The Corporation : Le monstre
En articulant les propos d’une panoplie d’intervenants, MARK ACHBAR et JENNIFER ABBOT dénoncent ici les sociétés, ces entreprises qui, avec le temps, ont acquis un pouvoir effarant, sans pour autant avoir à assumer les responsabilités qu’il sous-tend. Un discours étayé et alarmant.
À travers les commentaires de PDG, de penseurs et de divers protagonistes du milieu – dont un espion industriel! -, The Corporation s’attarde à définir la nature, l’évolution, les impacts et les perspectives d’avenir des sociétés, ces personnes morales qui, ironiquement, ne le sont pas tant que cela… De leur apparition au début de l’ère industrielle jusqu’à leur actuelle omniprésence, en passant par des études de cas précis et révoltants, le film brosse un portrait plutôt sombre de ces entreprises, dont l’unique objectif est le profit, mais dont les activités ont des répercussions sur la vie quotidienne de chacun d’entre nous.

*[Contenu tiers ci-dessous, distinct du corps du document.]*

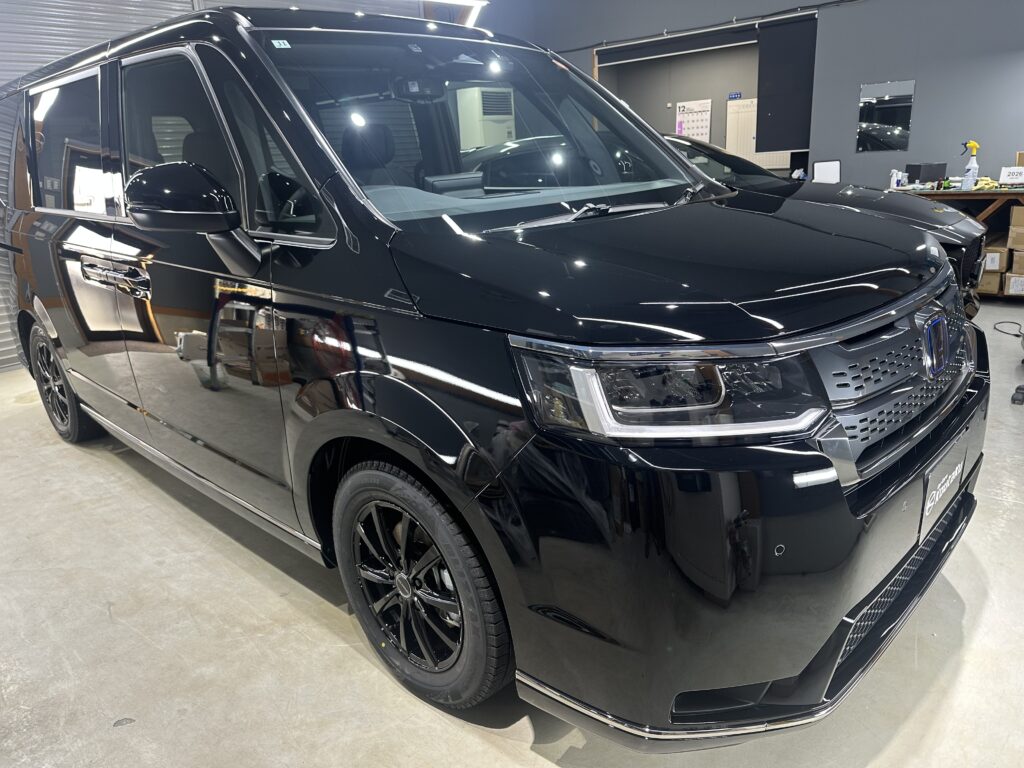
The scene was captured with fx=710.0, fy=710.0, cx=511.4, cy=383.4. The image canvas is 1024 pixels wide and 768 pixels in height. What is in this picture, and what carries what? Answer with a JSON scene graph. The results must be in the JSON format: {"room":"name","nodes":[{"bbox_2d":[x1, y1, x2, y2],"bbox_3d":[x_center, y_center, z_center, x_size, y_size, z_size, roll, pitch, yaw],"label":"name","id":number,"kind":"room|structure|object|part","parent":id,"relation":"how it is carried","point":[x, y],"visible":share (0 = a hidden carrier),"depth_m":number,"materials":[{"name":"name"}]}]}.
{"room":"garage","nodes":[
{"label":"garage","id":0,"kind":"room"},
{"bbox_2d":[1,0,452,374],"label":"left wall","id":1,"kind":"structure","parent":0,"point":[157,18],"depth_m":5.28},
{"bbox_2d":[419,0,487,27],"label":"ceiling light","id":2,"kind":"object","parent":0,"point":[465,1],"visible":0.52,"depth_m":6.76,"materials":[{"name":"white"}]},
{"bbox_2d":[0,298,1023,767],"bbox_3d":[0.699,0.250,3.490,7.545,0.122,9.111,13,24,41],"label":"floor","id":3,"kind":"structure","parent":0,"point":[478,743],"depth_m":2.00,"materials":[{"name":"grey concrete"}]},
{"bbox_2d":[457,86,515,149],"bbox_3d":[-0.291,-2.687,8.952,0.537,1.908,0.584,13,24,41],"label":"air conditioner","id":4,"kind":"object","parent":3,"relation":"on","point":[490,136],"visible":0.46,"depth_m":8.55,"materials":[{"name":"white plastic"}]},
{"bbox_2d":[0,3,989,739],"bbox_3d":[-0.560,-0.421,2.825,3.994,1.754,1.770,13,24,41],"label":"black van","id":5,"kind":"object","parent":3,"relation":"on","point":[338,289],"visible":0.99,"depth_m":1.63,"materials":[{"name":"black metal"}]},
{"bbox_3d":[-2.187,-0.032,3.458,0.578,0.555,0.195,13,24,41],"label":"wheel","id":6,"kind":"part","parent":5,"relation":"part of","materials":[{"name":"black rubber"}]},
{"bbox_3d":[-1.806,-0.963,2.958,1.070,0.522,0.077,13,24,41],"label":"window","id":7,"kind":"part","parent":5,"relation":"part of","materials":[{"name":"black glass"}]},
{"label":"front door window","id":8,"kind":"part","parent":5,"relation":"part of","materials":[{"name":"black glass"}]},
{"bbox_3d":[-0.241,0.474,1.781,0.527,0.569,0.216,13,24,41],"label":"wheel","id":9,"kind":"part","parent":5,"relation":"part of","materials":[{"name":"black rubber"}]},
{"bbox_3d":[-0.065,-0.890,2.486,0.679,0.442,1.435,13,24,41],"label":"windshield","id":10,"kind":"part","parent":5,"relation":"part of","materials":[{"name":"glass"}]},
{"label":"wiper blade","id":11,"kind":"part","parent":5,"relation":"part of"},
{"bbox_3d":[0.286,-0.009,1.328,0.404,0.140,0.357,-14,21,-30],"label":"headlight assembly","id":12,"kind":"part","parent":5,"relation":"part of","materials":[{"name":"clear plastic"}]},
{"bbox_3d":[0.376,-0.369,2.026,1.074,0.110,1.174,13,24,41],"label":"hood","id":13,"kind":"part","parent":5,"relation":"part of","materials":[{"name":"black metal"}]},
{"bbox_3d":[0.842,0.294,2.106,0.798,0.376,1.831,13,24,41],"label":"bumper","id":14,"kind":"part","parent":5,"relation":"part of","materials":[{"name":"black plastic"}]},
{"bbox_3d":[0.959,-0.040,1.783,0.187,0.343,0.871,13,24,41],"label":"grille","id":15,"kind":"part","parent":5,"relation":"part of","materials":[{"name":"silver metal"}]},
{"bbox_2d":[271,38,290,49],"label":"sticker","id":16,"kind":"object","parent":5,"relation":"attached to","point":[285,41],"visible":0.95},
{"bbox_2d":[918,438,966,537],"bbox_3d":[1.128,0.261,1.858,0.044,0.178,0.353,13,24,41],"label":"license plate","id":17,"kind":"object","parent":5,"relation":"attached to","point":[927,506],"visible":0.92,"depth_m":1.81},
{"bbox_2d":[654,131,989,318],"bbox_3d":[1.121,-1.104,5.131,3.930,1.416,1.608,13,24,41],"label":"black car","id":18,"kind":"object","parent":3,"relation":"on","point":[853,198],"visible":0.14,"depth_m":4.18,"materials":[{"name":"black metal"}]},
{"bbox_2d":[890,185,1023,298],"bbox_3d":[3.849,-1.172,5.824,1.782,0.861,0.612,13,24,41],"label":"workbench","id":19,"kind":"object","parent":3,"relation":"on","point":[1005,194],"visible":0.36,"depth_m":5.57,"materials":[{"name":"brown wood"}]},
{"bbox_2d":[890,169,903,188],"bbox_3d":[3.160,-1.689,5.863,0.058,0.155,0.059,-15,21,-32],"label":"bottle","id":20,"kind":"object","parent":19,"relation":"on","point":[895,181],"visible":1,"depth_m":5.85,"materials":[{"name":"white plastic"}]},
{"bbox_2d":[905,162,947,184],"bbox_3d":[3.412,-1.730,5.845,0.256,0.174,0.201,-6,18,-9],"label":"black box","id":21,"kind":"object","parent":19,"relation":"on","point":[914,171],"visible":0.87,"depth_m":5.77,"materials":[{"name":"black"}]},
{"bbox_2d":[960,140,979,190],"bbox_3d":[3.526,-1.679,5.470,0.094,0.375,0.108,-12,20,-25],"label":"spray bottle","id":22,"kind":"object","parent":19,"relation":"on","point":[974,145],"visible":0.99,"depth_m":5.46,"materials":[{"name":"white plastic"}]},
{"bbox_2d":[973,176,1002,190],"bbox_3d":[3.749,-1.588,5.622,0.231,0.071,0.233,13,24,41],"label":"yellow cloth","id":23,"kind":"object","parent":19,"relation":"on","point":[982,186],"visible":0.73,"depth_m":5.57,"materials":[{"name":"yellow fabric"}]},
{"bbox_2d":[978,267,1004,294],"bbox_3d":[3.820,-0.862,5.770,0.287,0.176,0.320,13,24,41],"label":"cardboard box","id":24,"kind":"object","parent":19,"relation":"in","point":[991,282],"visible":0.45,"depth_m":5.61,"materials":[{"name":"cardboard"}]},
{"bbox_2d":[983,243,1007,272],"bbox_3d":[3.845,-1.030,5.698,0.233,0.164,0.338,13,24,41],"label":"cardboard box","id":25,"kind":"object","parent":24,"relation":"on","point":[999,257],"visible":0.75,"depth_m":5.54,"materials":[{"name":"cardboard"}]},
{"bbox_2d":[999,166,1023,184],"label":"desk calendar","id":26,"kind":"object","parent":19,"relation":"on","point":[1008,177],"visible":0.99,"depth_m":5.25,"materials":[{"name":"white paper"}]},
{"bbox_2d":[1004,273,1023,296],"bbox_3d":[4.040,-0.793,5.539,0.289,0.152,0.334,13,24,41],"label":"cardboard box","id":27,"kind":"object","parent":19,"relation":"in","point":[1012,287],"visible":0.94,"depth_m":5.47,"materials":[{"name":"cardboard"}]},
{"bbox_2d":[1011,248,1023,274],"bbox_3d":[4.104,-0.969,5.548,0.294,0.184,0.328,13,24,41],"label":"cardboard box","id":28,"kind":"object","parent":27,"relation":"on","point":[1020,267],"visible":0.97,"depth_m":5.50,"materials":[{"name":"cardboard"}]},
{"bbox_2d":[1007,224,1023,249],"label":"cardboard box","id":29,"kind":"object","parent":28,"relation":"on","point":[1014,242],"visible":0.97,"depth_m":5.40,"materials":[{"name":"cardboard"}]},
{"bbox_2d":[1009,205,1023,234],"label":"cardboard box","id":30,"kind":"object","parent":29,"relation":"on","point":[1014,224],"visible":0.97,"depth_m":5.31,"materials":[{"name":"cardboard"}]},
{"bbox_2d":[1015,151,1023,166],"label":"cardboard box","id":31,"kind":"object","parent":19,"relation":"on","point":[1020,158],"visible":0.81,"depth_m":5.25,"materials":[{"name":"brown cardboard"}]},
{"bbox_2d":[992,319,1023,337],"bbox_3d":[3.361,-0.365,4.670,0.287,0.046,0.407,13,24,41],"label":"power cord","id":32,"kind":"object","parent":3,"relation":"on","point":[1014,334],"visible":0.96,"depth_m":4.72,"materials":[{"name":"black plastic"}]},
{"bbox_2d":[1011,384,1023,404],"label":"black object","id":33,"kind":"object","parent":3,"relation":"on","point":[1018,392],"visible":0.99,"depth_m":3.47,"materials":[{"name":"black"}]},
{"bbox_2d":[470,0,1023,190],"bbox_3d":[2.798,-2.784,6.725,8.322,3.514,0.214,13,24,41],"label":"back wall","id":34,"kind":"structure","parent":0,"point":[919,119],"depth_m":6.31,"materials":[{"name":"paint"}]},
{"bbox_2d":[674,99,711,142],"bbox_3d":[2.224,-3.174,8.714,0.415,0.551,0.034,13,24,41],"label":"calendar","id":35,"kind":"object","parent":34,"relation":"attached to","point":[700,130],"visible":0.78,"depth_m":8.69,"materials":[{"name":"white paper"}]},
{"bbox_2d":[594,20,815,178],"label":"doorway","id":36,"kind":"object","parent":34,"relation":"in","point":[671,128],"visible":0.39,"depth_m":7.71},
{"bbox_2d":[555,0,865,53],"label":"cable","id":37,"kind":"object","parent":34,"relation":"attached to","point":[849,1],"visible":0.93,"depth_m":7.14,"materials":[{"name":"black plastic"}]},
{"bbox_2d":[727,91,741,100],"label":"blue sign","id":38,"kind":"object","parent":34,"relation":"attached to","point":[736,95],"visible":0.95,"depth_m":8.21,"materials":[{"name":"blue"}]},
{"bbox_2d":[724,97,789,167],"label":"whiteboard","id":39,"kind":"object","parent":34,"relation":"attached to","point":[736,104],"visible":0.37,"depth_m":8.32,"materials":[{"name":"white"}]},
{"bbox_2d":[755,15,816,152],"bbox_3d":[2.629,-2.829,6.747,0.631,1.149,0.055,13,24,41],"label":"black curtain","id":40,"kind":"object","parent":34,"relation":"attached to","point":[760,125],"visible":0.93,"depth_m":6.75,"materials":[{"name":"black fabric"}]},
{"bbox_2d":[856,79,914,152],"bbox_3d":[3.312,-2.364,6.306,0.406,0.597,0.012,13,24,41],"label":"mirror","id":41,"kind":"object","parent":34,"relation":"attached to","point":[887,102],"visible":0.98,"depth_m":6.30,"materials":[{"name":"black mirror"}]},
{"bbox_2d":[812,159,841,182],"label":"monitor","id":42,"kind":"object","parent":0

Dans la lignée de Michael Moore (qui, avec Jeremy Rifkin, Noam Chomsky et Naomi Klein, compte d’ailleurs parmi les analystes interrogés), Mark Achbar (coréalisateur de Manufacturing Consent) et Jennifer Abbot font du documentaire un objet non seulement d’information, mais aussi de prise de position. Si bien qu’ils ont beau dire qu’ils nous présenteront la société comme étant un paradoxe, autant créatrice de richesses que d’effets pervers, on comprend d’emblée que le second aspect primera. Ainsi, leur argumentation cherchera à contrebalancer le point de vue adverse si largement répandu en privilégiant une rhétorique dense et incisive. D’abord, par la présentation d’une vue d’ensemble réunissant quantité de situations dont on a déjà entendu parler, mais qui, ainsi filées et couplées à des faits qui nous demeuraient inconnus, apparaissent encore plus préoccupantes. Puis, par le développement d’exemples concrets, qu’ils prennent le temps d’approfondir – ce qui est plutôt rare -, et même, par la diffusion de renseignements plus délicats, lire accablants pour les principaux intéressés. Sans compter qu’ils soulèvent d’intéressants problèmes éthiques méritant réflexion. Le tout, de manière dynamique et sur une note sarcastique, notamment grâce au choix des images s’inscrivant en contrepoint du discours ou encore au recours à certaines métaphores, comme celle du portrait psychologique. Toutefois, on nous sert, en 2 h 24, une telle variété de renseignements, en telle quantité et à un rythme si soutenu que la saturation menace par moments. On comprend, certes, que les cinéastes en avaient long à dire sur le sujet (au terme de trois ans de tournage, ils avaient interviewé 70 personnes et possédaient 450 heures d’images), mais l’ensemble aurait peut-être gagné à être resserré. N’empêche, le coup porte.